Como inmejorablemente escribía Pedro Calderón de la Barca, ya en 1635, soñamos todos porque el mundo es tan singular que el vivir sólo es soñar. Algunos lo hacemos por placer, pero otros, muchos más de los que imaginamos, lo hacen por obligación.
Por la obligación de no enfrentarse a una realidad que los mantiene alejados de sus familias, en lejanos países con otras culturas, con costumbres a veces muy dispares de las propias y en busca de una esperanza que les haga olvidar su condición de migrantes. Si no sueñan con un mañana mejor, la vida no sería un sueño sino un continuo morir.
Paula Palacios lleva acompañando con su cámara a los migrantes durante la mitad de su vida. En esta ocasión el destino ha hecho que encuentre el dispositivo para que no sea ella, la cineasta, la creadora de las imágenes sino el migrante, la persona que sufre en sus propias carnes una condición semejante a un purgatorio o un infierno. En muchas ocasiones, dantesco.

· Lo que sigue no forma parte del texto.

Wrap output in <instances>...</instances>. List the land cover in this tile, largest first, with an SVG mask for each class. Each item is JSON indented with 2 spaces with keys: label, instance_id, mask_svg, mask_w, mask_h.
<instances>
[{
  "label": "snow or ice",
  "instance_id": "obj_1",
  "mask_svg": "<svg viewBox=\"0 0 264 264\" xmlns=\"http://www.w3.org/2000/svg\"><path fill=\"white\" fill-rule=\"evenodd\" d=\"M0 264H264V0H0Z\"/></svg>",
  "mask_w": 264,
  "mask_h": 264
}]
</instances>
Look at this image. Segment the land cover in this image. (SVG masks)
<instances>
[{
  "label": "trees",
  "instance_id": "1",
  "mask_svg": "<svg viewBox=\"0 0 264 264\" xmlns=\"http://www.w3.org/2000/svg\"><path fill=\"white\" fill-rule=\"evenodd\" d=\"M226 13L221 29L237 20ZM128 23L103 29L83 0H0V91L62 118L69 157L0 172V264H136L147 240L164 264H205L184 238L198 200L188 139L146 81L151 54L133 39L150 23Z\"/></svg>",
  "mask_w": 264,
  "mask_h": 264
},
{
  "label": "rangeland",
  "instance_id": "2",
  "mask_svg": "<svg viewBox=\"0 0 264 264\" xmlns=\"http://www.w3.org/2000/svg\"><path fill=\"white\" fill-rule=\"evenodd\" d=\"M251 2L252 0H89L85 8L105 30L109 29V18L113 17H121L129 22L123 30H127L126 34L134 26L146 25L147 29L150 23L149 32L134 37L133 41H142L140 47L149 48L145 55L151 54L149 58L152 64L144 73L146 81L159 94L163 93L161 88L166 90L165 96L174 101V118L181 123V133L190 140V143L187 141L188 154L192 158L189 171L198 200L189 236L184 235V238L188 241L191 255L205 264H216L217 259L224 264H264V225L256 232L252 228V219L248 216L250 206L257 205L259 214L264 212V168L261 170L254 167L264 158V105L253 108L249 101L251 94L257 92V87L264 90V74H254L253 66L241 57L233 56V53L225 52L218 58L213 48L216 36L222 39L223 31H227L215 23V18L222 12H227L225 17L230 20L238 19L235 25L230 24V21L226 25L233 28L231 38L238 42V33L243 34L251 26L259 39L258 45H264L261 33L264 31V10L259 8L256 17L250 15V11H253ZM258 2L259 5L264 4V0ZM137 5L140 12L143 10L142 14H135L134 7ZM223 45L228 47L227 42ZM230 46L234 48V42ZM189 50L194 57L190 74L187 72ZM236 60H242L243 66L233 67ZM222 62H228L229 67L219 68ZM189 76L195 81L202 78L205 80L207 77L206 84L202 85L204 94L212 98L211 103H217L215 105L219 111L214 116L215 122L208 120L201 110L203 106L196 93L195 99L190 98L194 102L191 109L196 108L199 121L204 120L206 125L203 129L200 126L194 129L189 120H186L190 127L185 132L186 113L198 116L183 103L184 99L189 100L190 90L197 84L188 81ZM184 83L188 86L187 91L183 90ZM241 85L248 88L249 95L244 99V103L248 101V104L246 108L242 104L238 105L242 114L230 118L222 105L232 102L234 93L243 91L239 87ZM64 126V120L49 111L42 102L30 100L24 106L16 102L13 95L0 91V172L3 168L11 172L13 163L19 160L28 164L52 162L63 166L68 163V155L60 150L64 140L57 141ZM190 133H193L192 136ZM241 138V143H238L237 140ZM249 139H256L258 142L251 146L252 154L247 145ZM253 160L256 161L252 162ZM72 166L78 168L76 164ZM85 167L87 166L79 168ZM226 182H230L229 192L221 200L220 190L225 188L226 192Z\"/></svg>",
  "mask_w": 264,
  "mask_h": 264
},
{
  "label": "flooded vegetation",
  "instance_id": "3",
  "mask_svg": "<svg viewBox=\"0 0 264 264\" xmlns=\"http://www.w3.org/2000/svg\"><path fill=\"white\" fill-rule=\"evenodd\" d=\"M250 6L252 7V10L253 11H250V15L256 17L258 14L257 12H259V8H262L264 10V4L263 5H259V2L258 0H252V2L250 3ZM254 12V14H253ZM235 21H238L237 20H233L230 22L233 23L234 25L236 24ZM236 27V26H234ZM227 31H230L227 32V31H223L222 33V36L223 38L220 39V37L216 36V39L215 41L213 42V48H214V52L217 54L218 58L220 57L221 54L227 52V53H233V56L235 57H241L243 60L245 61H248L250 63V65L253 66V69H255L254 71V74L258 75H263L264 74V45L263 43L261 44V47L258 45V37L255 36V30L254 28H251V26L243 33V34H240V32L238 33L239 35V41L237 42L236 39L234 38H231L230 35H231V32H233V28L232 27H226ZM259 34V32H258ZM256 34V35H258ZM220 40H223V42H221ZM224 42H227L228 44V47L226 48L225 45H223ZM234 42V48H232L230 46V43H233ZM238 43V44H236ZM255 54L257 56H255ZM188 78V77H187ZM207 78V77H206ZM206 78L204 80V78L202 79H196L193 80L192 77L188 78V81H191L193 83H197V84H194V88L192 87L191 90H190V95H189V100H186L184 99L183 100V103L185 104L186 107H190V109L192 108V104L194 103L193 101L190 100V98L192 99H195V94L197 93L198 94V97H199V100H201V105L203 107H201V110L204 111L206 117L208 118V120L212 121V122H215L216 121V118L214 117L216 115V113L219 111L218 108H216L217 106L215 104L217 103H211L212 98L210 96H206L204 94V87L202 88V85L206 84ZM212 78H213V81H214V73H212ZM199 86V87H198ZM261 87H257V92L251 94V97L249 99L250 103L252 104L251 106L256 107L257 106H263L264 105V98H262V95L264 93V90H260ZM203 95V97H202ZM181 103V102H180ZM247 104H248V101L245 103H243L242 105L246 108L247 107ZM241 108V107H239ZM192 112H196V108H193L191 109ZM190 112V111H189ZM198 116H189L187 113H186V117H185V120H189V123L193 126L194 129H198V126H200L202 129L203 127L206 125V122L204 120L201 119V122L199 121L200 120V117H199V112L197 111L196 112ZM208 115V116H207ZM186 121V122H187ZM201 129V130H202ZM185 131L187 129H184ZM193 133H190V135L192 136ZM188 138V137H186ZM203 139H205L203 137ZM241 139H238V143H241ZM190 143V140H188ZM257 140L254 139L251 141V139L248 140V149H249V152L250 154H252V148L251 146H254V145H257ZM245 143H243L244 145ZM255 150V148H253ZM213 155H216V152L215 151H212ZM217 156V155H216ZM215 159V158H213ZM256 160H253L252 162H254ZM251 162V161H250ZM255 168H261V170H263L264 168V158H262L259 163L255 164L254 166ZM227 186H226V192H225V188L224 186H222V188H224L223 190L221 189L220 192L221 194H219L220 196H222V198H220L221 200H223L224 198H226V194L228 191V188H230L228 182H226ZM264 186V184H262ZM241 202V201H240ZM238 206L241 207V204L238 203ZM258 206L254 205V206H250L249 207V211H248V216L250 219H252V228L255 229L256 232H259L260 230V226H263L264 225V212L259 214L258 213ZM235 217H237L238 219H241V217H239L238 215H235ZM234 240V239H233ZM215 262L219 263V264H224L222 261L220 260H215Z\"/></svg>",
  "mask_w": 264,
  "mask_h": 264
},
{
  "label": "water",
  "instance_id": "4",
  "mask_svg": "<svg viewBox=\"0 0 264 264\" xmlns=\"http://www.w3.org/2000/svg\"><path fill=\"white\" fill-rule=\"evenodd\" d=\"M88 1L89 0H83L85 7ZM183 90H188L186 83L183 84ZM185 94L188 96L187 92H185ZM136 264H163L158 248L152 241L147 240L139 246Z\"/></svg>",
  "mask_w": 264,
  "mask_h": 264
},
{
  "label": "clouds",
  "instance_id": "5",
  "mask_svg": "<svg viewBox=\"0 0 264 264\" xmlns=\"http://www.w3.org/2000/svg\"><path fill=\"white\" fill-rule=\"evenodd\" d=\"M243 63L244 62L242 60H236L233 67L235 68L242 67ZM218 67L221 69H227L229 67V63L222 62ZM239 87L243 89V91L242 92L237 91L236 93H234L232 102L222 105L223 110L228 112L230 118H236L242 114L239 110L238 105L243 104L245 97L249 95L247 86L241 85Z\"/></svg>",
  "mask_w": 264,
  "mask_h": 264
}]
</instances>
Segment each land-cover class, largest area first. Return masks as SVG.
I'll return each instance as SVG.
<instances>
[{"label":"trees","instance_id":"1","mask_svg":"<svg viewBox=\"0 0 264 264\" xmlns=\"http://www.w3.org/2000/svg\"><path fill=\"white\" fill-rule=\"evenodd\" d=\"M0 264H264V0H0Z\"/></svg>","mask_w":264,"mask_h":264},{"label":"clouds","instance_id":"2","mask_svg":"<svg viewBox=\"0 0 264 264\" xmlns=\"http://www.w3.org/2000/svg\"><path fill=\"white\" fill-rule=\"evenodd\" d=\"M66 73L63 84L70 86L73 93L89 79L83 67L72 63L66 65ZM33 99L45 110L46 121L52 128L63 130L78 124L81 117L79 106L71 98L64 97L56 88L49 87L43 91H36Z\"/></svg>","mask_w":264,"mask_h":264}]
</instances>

Tras la brillante Cartas mojadas la directora estrena este viernes, 22 de noviembre, su último y potente trabajo, Mi hermano Ali. El periplo de un menor somalí refugiado en un centro de menores ucraniano, en régimen de semi prisión, al que ha seguido durante doce años en busca de su sueño: llegar a los EE.UU. y adquirir la nacionalidad norteamericana.
Todo el interés y la fuerza narrativa de un documental de seguimiento se encuentra en establecer el dispositivo adecuado para narrar la historia. Paula Palacios la ha encontrado y utilizado con brillantez. Dadas las circunstancias del protagonista, Ali, la directora le prestó una cámara con la que él mismo se iba a grabar.
La potencia en la representación de un migrante eligiendo sus propias imágenes para enviar a una cineasta ya es, de por sí, todo un universo visual que pocas veces se había visto. Momentos que han sido lúcidamente puestos en valor por un respetuoso montaje.
Mi hermano Ali se vive como un thriller de evasión o una gran odisea contemporánea. En un momento Paula Palacios se integra en la historia y estas dos miradas se entrecruzan. Ahí es donde la película alcanza momentos de una desarmante sinceridad.
Paula y Ali con el tiempo se construyen una familia, la de dos hermanos en un mundo en el que buscan refugio y la película nos lleva de una familia creada a otra construida. Signo de unos tiempos en la que las estructuras familiares, de apoyo y solidaridad se han ido adaptando a las condiciones cada día más complicadas de un universo social, político y económico en plena y permanente transformación.
Soñamos por placer u obligación, pero pocas veces nos planteamos de que materia están hechos nuestros sueños. Paula Palacios se lanza a ello en la parte final de Mi hermano Ali.
No todos los sueños tienen la misma textura. Como Calderón decía la experiencia me enseña, que el hombre que vive, sueña lo que es, hasta despertar. Y el despertar, ya sea del bienestar social europeo o del éxito programado del sueño americano, puede que no sea tan apacible como nos lo habíamos imaginado.